====== Source data ======

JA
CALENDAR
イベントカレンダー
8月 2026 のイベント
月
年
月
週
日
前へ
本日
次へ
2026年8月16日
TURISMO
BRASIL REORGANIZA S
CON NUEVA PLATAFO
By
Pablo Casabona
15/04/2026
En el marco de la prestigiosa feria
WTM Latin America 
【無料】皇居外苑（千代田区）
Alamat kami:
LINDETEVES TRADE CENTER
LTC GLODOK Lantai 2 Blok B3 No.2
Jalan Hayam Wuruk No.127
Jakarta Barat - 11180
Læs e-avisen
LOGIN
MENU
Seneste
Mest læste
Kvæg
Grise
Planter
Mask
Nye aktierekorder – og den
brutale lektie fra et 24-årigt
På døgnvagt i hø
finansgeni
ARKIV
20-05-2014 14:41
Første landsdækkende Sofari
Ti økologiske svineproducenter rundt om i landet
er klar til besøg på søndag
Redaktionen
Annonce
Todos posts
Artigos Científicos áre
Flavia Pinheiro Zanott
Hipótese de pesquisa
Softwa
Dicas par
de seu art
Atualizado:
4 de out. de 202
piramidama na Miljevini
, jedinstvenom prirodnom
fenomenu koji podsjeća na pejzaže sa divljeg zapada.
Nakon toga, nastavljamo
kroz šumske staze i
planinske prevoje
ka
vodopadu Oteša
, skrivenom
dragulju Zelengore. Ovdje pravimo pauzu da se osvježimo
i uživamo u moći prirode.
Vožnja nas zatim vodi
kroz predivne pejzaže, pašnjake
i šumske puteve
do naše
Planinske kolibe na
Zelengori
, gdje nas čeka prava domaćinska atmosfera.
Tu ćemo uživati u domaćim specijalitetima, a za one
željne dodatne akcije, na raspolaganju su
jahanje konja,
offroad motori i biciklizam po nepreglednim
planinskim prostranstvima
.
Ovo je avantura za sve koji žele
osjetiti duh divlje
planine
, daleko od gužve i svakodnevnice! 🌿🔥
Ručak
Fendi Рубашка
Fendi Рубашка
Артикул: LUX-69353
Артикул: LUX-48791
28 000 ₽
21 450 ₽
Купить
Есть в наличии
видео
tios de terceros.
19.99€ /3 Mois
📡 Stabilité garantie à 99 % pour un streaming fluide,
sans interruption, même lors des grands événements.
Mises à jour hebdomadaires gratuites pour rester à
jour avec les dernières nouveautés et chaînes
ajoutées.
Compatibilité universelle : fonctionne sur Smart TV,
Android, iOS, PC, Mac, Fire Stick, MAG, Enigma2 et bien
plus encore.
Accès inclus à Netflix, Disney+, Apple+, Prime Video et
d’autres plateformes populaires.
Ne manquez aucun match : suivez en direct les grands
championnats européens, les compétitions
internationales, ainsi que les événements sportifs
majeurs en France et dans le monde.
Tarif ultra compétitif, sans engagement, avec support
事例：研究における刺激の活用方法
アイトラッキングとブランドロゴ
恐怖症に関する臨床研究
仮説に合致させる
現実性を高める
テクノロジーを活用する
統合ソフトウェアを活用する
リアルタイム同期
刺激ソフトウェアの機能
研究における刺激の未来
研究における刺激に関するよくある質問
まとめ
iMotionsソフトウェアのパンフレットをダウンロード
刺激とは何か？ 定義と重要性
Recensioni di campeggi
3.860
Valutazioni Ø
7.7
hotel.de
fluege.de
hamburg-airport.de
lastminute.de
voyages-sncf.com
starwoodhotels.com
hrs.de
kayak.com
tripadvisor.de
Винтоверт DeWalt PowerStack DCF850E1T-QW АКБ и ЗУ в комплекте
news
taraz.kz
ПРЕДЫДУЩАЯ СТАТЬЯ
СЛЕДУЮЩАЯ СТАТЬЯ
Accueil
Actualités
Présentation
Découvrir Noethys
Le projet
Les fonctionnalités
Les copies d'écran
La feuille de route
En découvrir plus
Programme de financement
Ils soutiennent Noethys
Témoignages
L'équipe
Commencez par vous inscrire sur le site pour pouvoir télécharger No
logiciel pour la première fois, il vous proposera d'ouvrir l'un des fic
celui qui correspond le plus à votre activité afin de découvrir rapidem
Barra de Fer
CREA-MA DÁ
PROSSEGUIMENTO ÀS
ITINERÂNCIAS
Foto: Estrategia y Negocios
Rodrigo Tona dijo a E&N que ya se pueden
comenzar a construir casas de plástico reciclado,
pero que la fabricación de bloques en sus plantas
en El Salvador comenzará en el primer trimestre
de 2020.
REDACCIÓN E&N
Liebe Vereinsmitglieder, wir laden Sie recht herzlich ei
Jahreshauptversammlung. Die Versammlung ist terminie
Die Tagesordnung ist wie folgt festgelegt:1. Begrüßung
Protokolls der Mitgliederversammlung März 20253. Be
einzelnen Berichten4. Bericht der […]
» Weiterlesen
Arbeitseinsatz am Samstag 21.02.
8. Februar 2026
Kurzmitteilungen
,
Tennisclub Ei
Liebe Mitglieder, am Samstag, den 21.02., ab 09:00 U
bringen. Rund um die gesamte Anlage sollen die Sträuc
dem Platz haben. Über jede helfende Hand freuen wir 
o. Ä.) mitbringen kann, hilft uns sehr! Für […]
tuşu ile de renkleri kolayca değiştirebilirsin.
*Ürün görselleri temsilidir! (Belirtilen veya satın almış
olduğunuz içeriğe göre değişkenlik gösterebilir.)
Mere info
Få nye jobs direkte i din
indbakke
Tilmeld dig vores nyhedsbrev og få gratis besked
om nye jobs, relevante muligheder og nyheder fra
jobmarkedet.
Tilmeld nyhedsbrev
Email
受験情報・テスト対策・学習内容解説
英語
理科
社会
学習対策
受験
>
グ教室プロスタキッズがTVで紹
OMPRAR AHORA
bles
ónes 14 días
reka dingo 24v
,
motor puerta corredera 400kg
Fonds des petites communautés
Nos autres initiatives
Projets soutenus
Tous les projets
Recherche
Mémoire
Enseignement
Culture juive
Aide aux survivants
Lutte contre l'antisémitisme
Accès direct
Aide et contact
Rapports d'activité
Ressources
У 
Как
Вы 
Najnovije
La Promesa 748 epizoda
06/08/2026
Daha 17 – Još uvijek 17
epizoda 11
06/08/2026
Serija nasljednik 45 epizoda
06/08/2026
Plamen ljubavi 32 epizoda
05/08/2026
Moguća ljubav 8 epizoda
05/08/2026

======

### What to do
Set the listing above down once more in full, exactly as it is.

### Output for this task
JA
CALENDAR
イベントカレンダー
8月 2026 のイベント
月
年
月
週
日
前へ
本日
次へ
2026年8月16日
TURISMO
BRASIL REORGANIZA S
CON NUEVA PLATAFO
By
Pablo Casabona
15/04/2026
En el marco de la prestigiosa feria
WTM Latin America 
【無料】皇居外苑（千代田区）
Alamat kami:
LINDETEVES TRADE CENTER
LTC GLODOK Lantai 2 Blok B3 No.2
Jalan Hayam Wuruk No.127
Jakarta Barat - 11180
Læs e-avisen
LOGIN
MENU
Seneste
Mest læste
Kvæg
Grise
Planter
Mask
Nye aktierekorder – og den
brutale lektie fra et 24-årigt
På døgnvagt i hø
finansgeni
ARKIV
20-05-2014 14:41
Første landsdækkende Sofari
Ti økologiske svineproducenter rundt om i landet
er klar til besøg på søndag
Redaktionen
Annonce
Todos posts
Artigos Científicos áre
Flavia Pinheiro Zanott
Hipótese de pesquisa
Softwa
Dicas par
de seu art
Atualizado:
4 de out. de 202
piramidama na Miljevini
, jedinstvenom prirodnom
fenomenu koji podsjeća na pejzaže sa divljeg zapada.
Nakon toga, nastavljamo
kroz šumske staze i
planinske prevoje
ka
vodopadu Oteša
, skrivenom
dragulju Zelengore. Ovdje pravimo pauzu da se osvježimo
i uživamo u moći prirode.
Vožnja nas zatim vodi
kroz predivne pejzaže, pašnjake
i šumske puteve
do naše
Planinske kolibe na
Zelengori
, gdje nas čeka prava domaćinska atmosfera.
Tu ćemo uživati u domaćim specijalitetima, a za one
željne dodatne akcije, na raspolaganju su
jahanje konja,
offroad motori i biciklizam po nepreglednim
planinskim prostranstvima
.
Ovo je avantura za sve koji žele
osjetiti duh divlje
planine
, daleko od gužve i svakodnevnice! 🌿🔥
Ručak
Fendi Рубашка
Fendi Рубашка
Артикул: LUX-69353
Артикул: LUX-48791
28 000 ₽
21 450 ₽
Купить
Есть в наличии
видео
tios de terceros.
19.99€ /3 Mois
📡 Stabilité garantie à 99 % pour un streaming fluide,
sans interruption, même lors des grands événements.
Mises à jour hebdomadaires gratuites pour rester à
jour avec les dernières nouveautés et chaînes
ajoutées.
Compatibilité universelle : fonctionne sur Smart TV,
Android, iOS, PC, Mac, Fire Stick, MAG, Enigma2 et bien
plus encore.
Accès inclus à Netflix, Disney+, Apple+, Prime Video et
d’autres plateformes populaires.
Ne manquez aucun match : suivez en direct les grands
championnats européens, les compétitions
internationales, ainsi que les événements sportifs
majeurs en France et dans le monde.
Tarif ultra compétitif, sans engagement, avec support
事例：研究における刺激の活用方法
アイトラッキングとブランドロゴ
恐怖症に関する臨床研究
仮説に合致させる
現実性を高める
テクノロジーを活用する
統合ソフトウェアを活用する
リアルタイム同期
刺激ソフトウェアの機能
研究における刺激の未来
研究における刺激に関するよくある質問
まとめ
iMotionsソフトウェアのパンフレットをダウンロード
刺激とは何か？ 定義と重要性
Recensioni di campeggi
3.860
Valutazioni Ø
7.7
hotel.de
fluege.de
hamburg-airport.de
lastminute.de
voyages-sncf.com
starwoodhotels.com
hrs.de
kayak.com
tripadvisor.de
Винтоверт DeWalt PowerStack DCF850E1T-QW АКБ и ЗУ в комплекте
news
taraz.kz
ПРЕДЫДУЩАЯ СТАТЬЯ
СЛЕДУЮЩАЯ СТАТЬЯ
Accueil
Actualités
Présentation
Découvrir Noethys
Le projet
Les fonctionnalités
Les copies d'écran
La feuille de route
En découvrir plus
Programme de financement
Ils soutiennent Noethys
Témoignages
L'équipe
Commencez par vous inscrire sur le site pour pouvoir télécharger No
logiciel pour la première fois, il vous proposera d'ouvrir l'un des fic
celui qui correspond le plus à votre activité afin de découvrir rapidem
Barra de Fer
CREA-MA DÁ
PROSSEGUIMENTO ÀS
ITINERÂNCIAS
Foto: Estrategia y Negocios
Rodrigo Tona dijo a E&N que ya se pueden
comenzar a construir casas de plástico reciclado,
pero que la fabricación de bloques en sus plantas
en El Salvador comenzará en el primer trimestre
de 2020.
REDACCIÓN E&N
Liebe Vereinsmitglieder, wir laden Sie recht herzlich ei
Jahreshauptversammlung. Die Versammlung ist terminie
Die Tagesordnung ist wie folgt festgelegt:1. Begrüßung
Protokolls der Mitgliederversammlung März 20253. Be
einzelnen Berichten4. Bericht der […]
» Weiterlesen
Arbeitseinsatz am Samstag 21.02.
8. Februar 2026
Kurzmitteilungen
,
Tennisclub Ei
Liebe Mitglieder, am Samstag, den 21.02., ab 09:00 U
bringen. Rund um die gesamte Anlage sollen die Sträuc
dem Platz haben. Über jede helfende Hand freuen wir 
o. Ä.) mitbringen kann, hilft uns sehr! Für […]
tuşu ile de renkleri kolayca değiştirebilirsin.
*Ürün görselleri temsilidir! (Belirtilen veya satın almış
olduğunuz içeriğe göre değişkenlik gösterebilir.)
Mere info
Få nye jobs direkte i din
indbakke
Tilmeld dig vores nyhedsbrev og få gratis besked
om nye jobs, relevante muligheder og nyheder fra
jobmarkedet.
Tilmeld nyhedsbrev
Email
受験情報・テスト対策・学習内容解説
英語
理科
社会
学習対策
受験
>
グ教室プロスタキッズがTVで紹
OMPRAR AHORA
bles
ónes 14 días
reka dingo 24v
,
motor puerta corredera 400kg
Fonds des petites communautés
Nos autres initiatives
Projets soutenus
Tous les projets
Recherche
Mémoire
Enseignement
Culture juive
Aide aux survivants
Lutte contre l'antisémitisme
Accès direct
Aide et contact
Rapports d'activité
Ressources
У 
Как
Вы 
Najnovije
La Promesa 748 epizoda
06/08/2026
Daha 17 – Još uvijek 17
epizoda 11
06/08/2026
Serija nasljednik 45 epizoda
06/08/2026
Plamen ljubavi 32 epizoda
05/08/2026
Moguća ljubav 8 epizoda
05/08/2026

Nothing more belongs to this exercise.